Monday 8 February 2016

Penicuik House

I was browsing the map of our locality. How far up the River North Esk could I extend my training runs? My eye was caught by what looked like a stately home and grounds. Penicuik House. Never heard of it. I looked it up.

Penicuik House:


How could I have been living here so long and not have heard of this vast pile before? Explorable ruins are catnip to my wife. We vowed to visit as soon as possible.

The approach is made over estate tracks, past a round tower folly on a hill. The house was destroyed in a fire in 1899 and only recently were the ruins cleaned up and stabilised. But although this was our first knowledge of it, many other families were out walking dogs. Clearly this is one of Penicuik's top recreational spots.
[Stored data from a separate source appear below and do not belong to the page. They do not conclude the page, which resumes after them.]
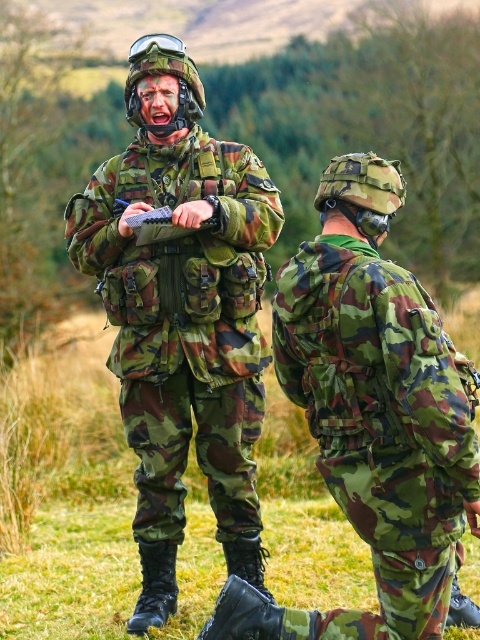
Question: Which point appears closest to the camera in this image?

Choices:
 (A) (92, 196)
 (B) (475, 458)

Answer: (B)

Question: Does camouflage fabric uniform at center appear under camouflage fabric backpack at center?

Choices:
 (A) no
 (B) yes

Answer: (A)

Question: Does camouflage fabric uniform at center appear over camouflage fabric backpack at center?

Choices:
 (A) yes
 (B) no

Answer: (A)

Question: Which object is closer to the camera taking this photo?

Choices:
 (A) camouflage fabric uniform at center
 (B) camouflage fabric backpack at center

Answer: (B)

Question: Is the position of camouflage fabric uniform at center more distant than that of camouflage fabric backpack at center?

Choices:
 (A) no
 (B) yes

Answer: (B)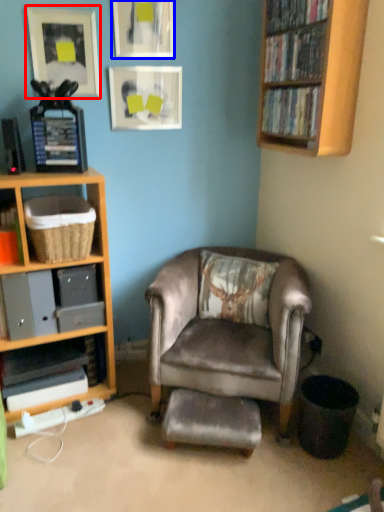
Question: Which object appears closest to the camera in this image, picture frame (highlighted by a red box) or picture frame (highlighted by a blue box)?

Choices:
 (A) picture frame
 (B) picture frame

Answer: (A)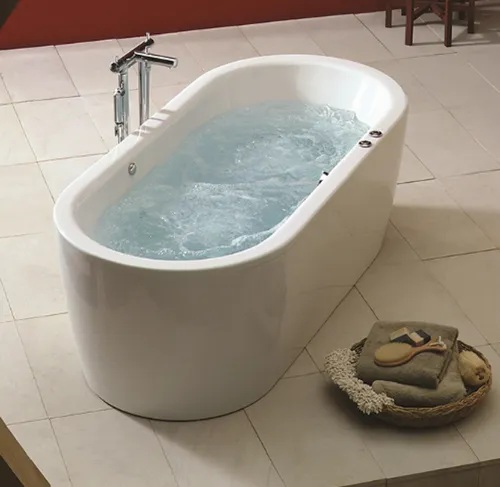
This screenshot has height=487, width=500. In order to click on buttons on bath in this screenshot , I will do `click(376, 130)`, `click(366, 148)`.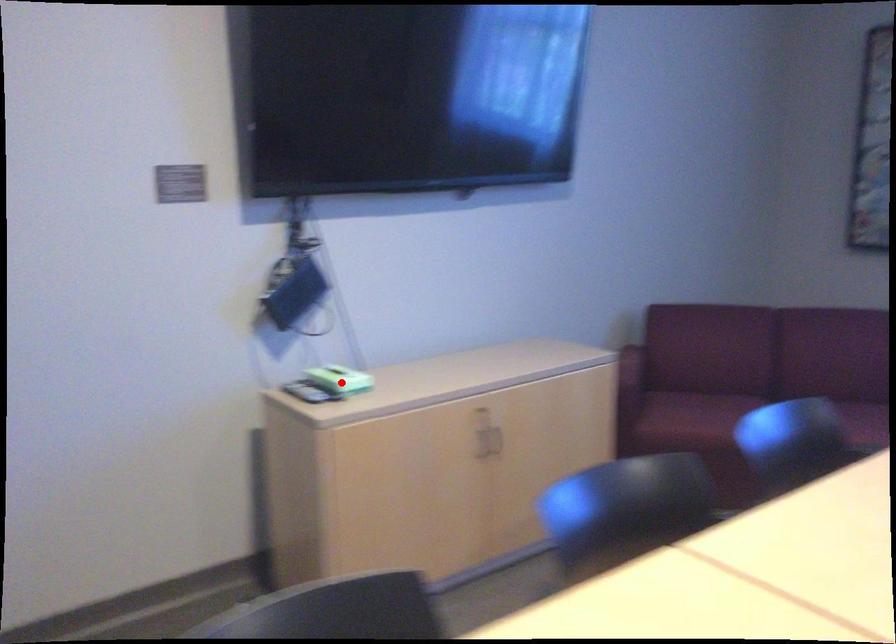
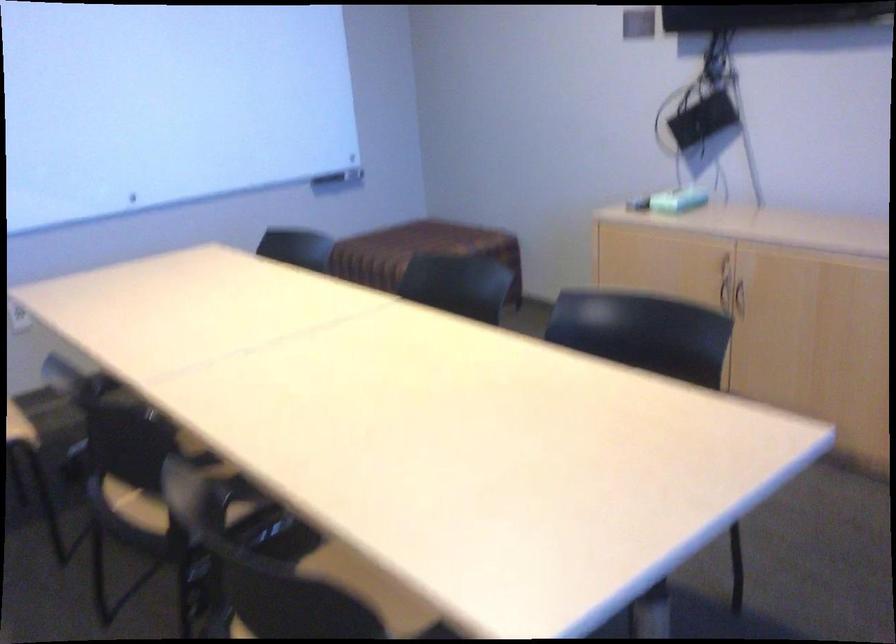
Question: I am providing you with two images of the same scene from different viewpoints. Image1 has a red point marked. In image2, the corresponding 3D location appears at what relative position? Reply with the corresponding letter.

Choices:
 (A) Closer
 (B) Farther

Answer: (B)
Another folly - The Ramsay Monument:


The house itself is a handsome Palladian design. (The even more interesting house it replaced no longer exists - a Scots baronial pile called Newbiggin which was demolished for the rational grander of the current ruin.) It was built in 1761 by Sir James Clerk, 3rd Baronet of Nova Scotia. (The Clerks also built the earlier Mavisbank House, further down the Esk). The family gained a fortune in France in the 17th century, land at Penicuik in the mid 17th century, and the 2nd Baronet fame as a politician who supported and drove the Union of Parliaments with England.

Penicuik House gable end:


The Clerk family still live on the estate, which is now a much appreciated green lung for local visitors. I suspect that for most regular visitors the glories are the riverside, forest and paths, and that the ruined house barely merits a second glance. I will be back - perhaps on a long training run from my own, rather more modest, house.

1 comment:

blueskyscotland said...

Not visited there either. Noticed the signs for walks up the River North Esk a few years ago on cycle tours past Penicuik and always fancied going back as far as the path across at the weir then Cornton. You've probably been but I had a good day out in the past at Dalkeith Country Park estate then up the River North Esk to Broomhill. Plenty of large mansions, nice scenery...spacious and complex enough to really loose your bearings on a first time visit. Suitable for cycling as well. It's a lovely area for cycle touring between the Pentlands and the Moorfoots with loads of quiet minor roads.